- **Task to carry out**:
Return every line below verbatim, leaving out the pictures.

§ §

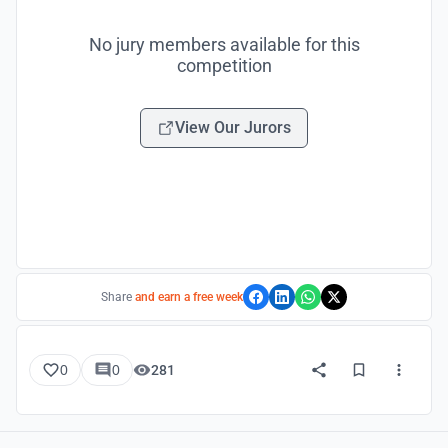
No jury members available for this
competition
View Our Jurors
Share
and earn a free week
0
0
281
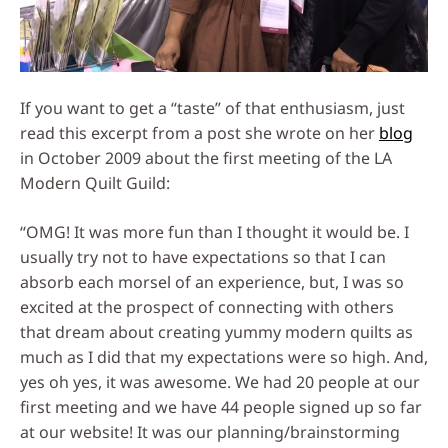
If you want to get a “taste” of that enthusiasm, just
read this excerpt from a post she wrote on her
blog
in October 2009 about the first meeting of the LA
Modern Quilt Guild:
“OMG! It was more fun than I thought it would be. I
usually try not to have expectations so that I can
absorb each morsel of an experience, but, I was so
excited at the prospect of connecting with others
that dream about creating yummy modern quilts as
much as I did that my expectations were so high. And,
yes oh yes, it was awesome. We had 20 people at our
first meeting and we have 44 people signed up so far
at our website! It was our planning/brainstorming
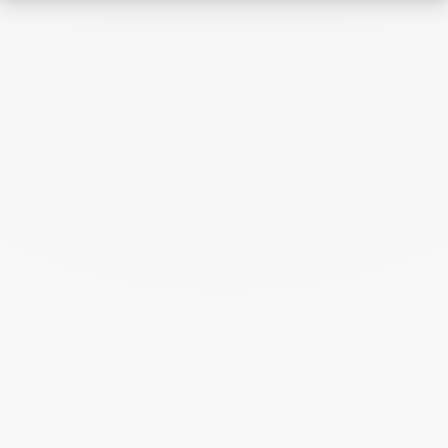
Archive
April 2026
March 2026
February 2026
January 2026
October 2025
September 2025
June 2025
April 2025
March 2025
February 2025
December 2024
November 2024
October 2024
September 2024
August 2024
July 2024
June 2024
May 2024
April 2024
March 2024
February 2024
January 2024
December 2023
November 2023
October 2023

§ §

- **Reply to the task**:
No jury members available for this
competition
View Our Jurors
Share
and earn a free week
0
0
281
If you want to get a “taste” of that enthusiasm, just
read this excerpt from a post she wrote on her
blog
in October 2009 about the first meeting of the LA
Modern Quilt Guild:
“OMG! It was more fun than I thought it would be. I
usually try not to have expectations so that I can
absorb each morsel of an experience, but, I was so
excited at the prospect of connecting with others
that dream about creating yummy modern quilts as
much as I did that my expectations were so high. And,
yes oh yes, it was awesome. We had 20 people at our
first meeting and we have 44 people signed up so far
at our website! It was our planning/brainstorming
Archive
April 2026
March 2026
February 2026
January 2026
October 2025
September 2025
June 2025
April 2025
March 2025
February 2025
December 2024
November 2024
October 2024
September 2024
August 2024
July 2024
June 2024
May 2024
April 2024
March 2024
February 2024
January 2024
December 2023
November 2023
October 2023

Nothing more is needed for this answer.